Pese al hastío de los cubanos ante el relevo presidencial, el final del personalismo de los Castro traerá cambios en la forma de gobernar.
"Seis décadas son toda una vida", sentencia Facundo, un jubilado cubano que vende la prensa oficial en La Habana Vieja para contrarrestar su baja pensión. Nacido poco antes de que Fidel Castro llegara al poder, el hombre recela del nombramiento de un nuevo presidente en abril próximo. "Eso va a ser como aprender a caminar", asegura, mientras pregona el diario oficialista Granma.
Como Facundo, buena parte de los cubanos que residen hoy en la isla nacieron bajo el castrismo o apenas recuerdan el país antes de enero de 1959. La salida de Raúl Castro del gobierno [primero anunciada para febrero de 2018 y luego aplazada hasta abril] tiene para ellos las connotaciones del fin de una era, con independencia de la ruptura o continuidad que manifiesten los sucesores que se instalen en la sala de mando nacional.

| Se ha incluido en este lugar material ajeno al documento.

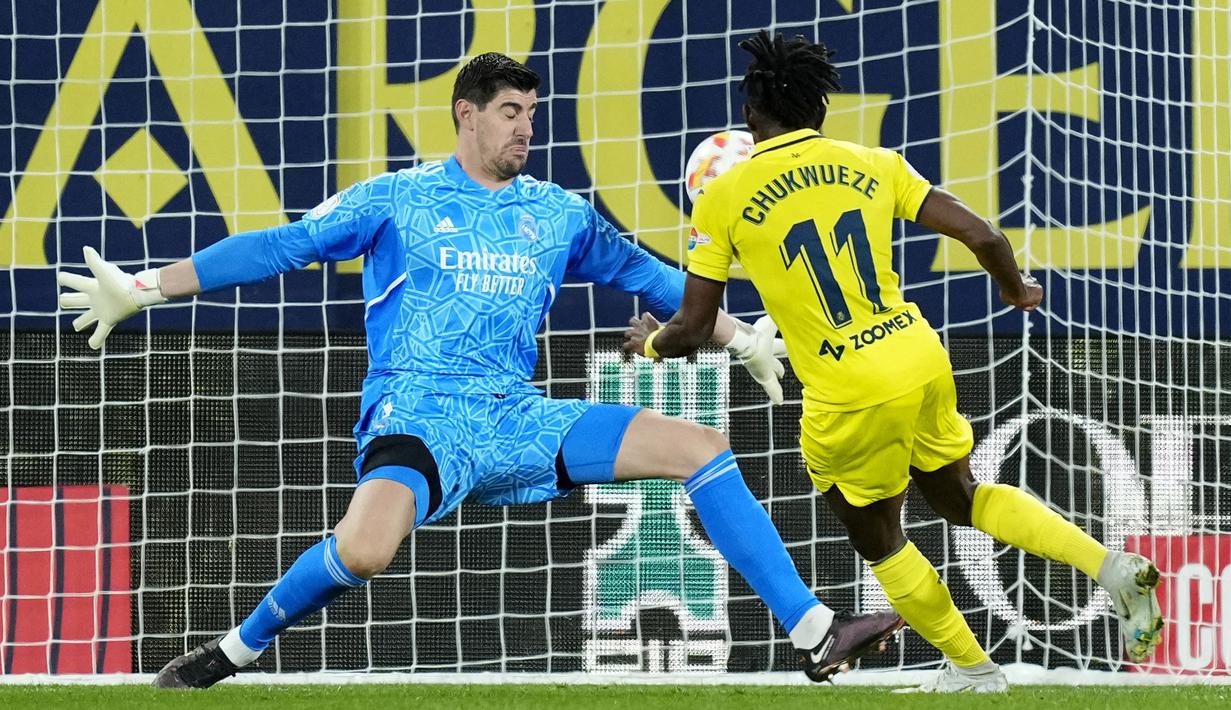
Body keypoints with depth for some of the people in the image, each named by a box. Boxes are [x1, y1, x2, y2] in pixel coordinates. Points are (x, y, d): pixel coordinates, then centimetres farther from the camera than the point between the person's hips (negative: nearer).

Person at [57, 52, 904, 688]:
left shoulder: (560, 214, 14)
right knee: (365, 548, -36)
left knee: (702, 446, -7)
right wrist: (144, 288, -1)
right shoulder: (398, 200, 3)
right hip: (419, 414, -4)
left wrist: (743, 337, 28)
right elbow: (280, 247, 3)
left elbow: (644, 273, 27)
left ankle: (816, 634, -5)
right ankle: (234, 652, -9)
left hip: (518, 418, 5)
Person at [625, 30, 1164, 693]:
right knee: (958, 495, 27)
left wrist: (647, 340, 23)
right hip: (921, 359, 4)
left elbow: (689, 331, -1)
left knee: (879, 541, 21)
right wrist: (1016, 290, 24)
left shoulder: (723, 199, -3)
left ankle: (974, 670, 30)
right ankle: (1112, 568, 10)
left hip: (849, 396, -4)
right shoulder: (872, 165, 6)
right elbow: (981, 236, 3)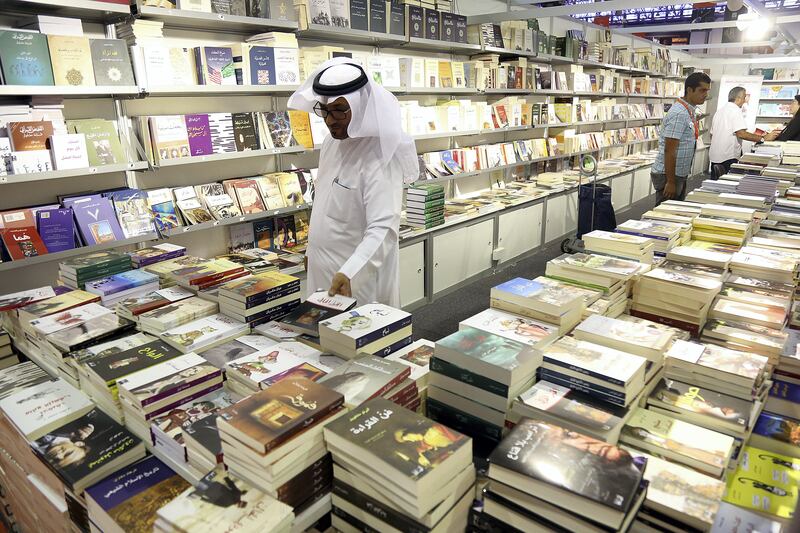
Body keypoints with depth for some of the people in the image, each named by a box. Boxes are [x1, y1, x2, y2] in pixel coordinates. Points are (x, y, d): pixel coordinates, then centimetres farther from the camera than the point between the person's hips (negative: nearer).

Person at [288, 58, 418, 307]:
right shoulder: (332, 141, 5)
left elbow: (383, 228, -30)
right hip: (322, 271, 8)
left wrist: (350, 273, -42)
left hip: (359, 279, -8)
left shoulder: (379, 156, -22)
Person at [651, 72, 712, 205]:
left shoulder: (691, 111, 11)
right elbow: (669, 151, -22)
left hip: (680, 174, 10)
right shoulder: (678, 114, -19)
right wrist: (670, 182, -22)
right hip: (668, 175, -10)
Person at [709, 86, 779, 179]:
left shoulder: (719, 111, 16)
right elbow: (741, 133, -21)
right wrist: (764, 138, -18)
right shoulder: (735, 110, -10)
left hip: (714, 157, 8)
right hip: (728, 158, -8)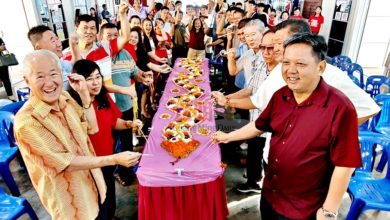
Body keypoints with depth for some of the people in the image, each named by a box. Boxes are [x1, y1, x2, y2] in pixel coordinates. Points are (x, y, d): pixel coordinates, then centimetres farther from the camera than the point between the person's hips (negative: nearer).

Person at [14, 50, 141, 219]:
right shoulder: (27, 121, -26)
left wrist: (84, 93, -12)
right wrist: (115, 159, -26)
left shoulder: (64, 97, -5)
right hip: (69, 201, -6)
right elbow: (66, 163, -24)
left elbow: (92, 128, -1)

A pocas semanas de que el traspaso presidencial se haga efectivo, la indiferencia gana terreno entre los habitantes de una nación que ha tenido la dinastía familiar en el poder más prolongada de América Latina. Un momento que debería ser de expectación y especulaciones se está diluyendo en medio de la apatía y de la complicada situación económica que atraviesa la isla.
A diferencia de otros países del continente que han vivido encendidos comicios regionales o generales en los últimos años, el proceso electoral cubano no genera encuestas para determinar la inclinación del electorado ni motiva debates en los medios de comunicación. La sensación que sobrevuela es la de una "jugada cantada" con la que se busca preservar el control en manos de un grupo.
El hastío viene también de que la ley electoral vigente prohíbe las campañas políticas y todo intento de publicación de un programa de gobierno que entusiasme a unos o escandalice a otros. Sin ese componente esencial, el proceso tiene más de confirmación que de selección; más de tácito nombramiento que de competencia.
Solo en abril, cuando se haga público el nuevo Consejo de Estado, se sabrá quiénes optan a la máxima magistratura del país. Hasta el momento, la composición de esa instancia es solo una especulación que se mueve según los medios oficiales presten más atención a un funcionario o saquen del centro de los focos a otro. La adivinación política se vuelve una práctica muy inexacta por estos lares.
Encima de eso, los candidatos a sentarse en la silla presidencial disfrutarán de su condición de aspirantes apenas durante un breve tiempo, quizá las horas o los minutos que medien entre que la Comisión Nacional de Candidaturas revele sus nombres al nuevo Parlamento y que este vote para aprobar la propuesta. Su breve carrera hacia la presidencia durará un suspiro.
Así ha sido desde que en 1976 quedó constituida la primera Asamblea Nacional del Poder Popular, momento en que Fidel Castro proclamó que cesaba "el periodo de provisionalidad del Gobierno Revolucionario" y el Estado socialista adoptó "formas institucionales definitivas". En 1992 la nueva ley electoral modificó algunos detalles, pero mantuvo la esencia monopartidista del sistema y su blindaje contra todo tipo de sorpresas.
El fin del personalismo Sin embargo, la novedad de las actuales elecciones no estriba en qué puede ocurrir fuera del guion, sino en que por primera vez la persona que ocupe la silla presidencial es muy probable que no lleve el apellido Castro. Son mínimas, también, las posibilidades de que pertenezca a "la generación histórica de la Revolución", formada por un reducido grupo de octogenarios.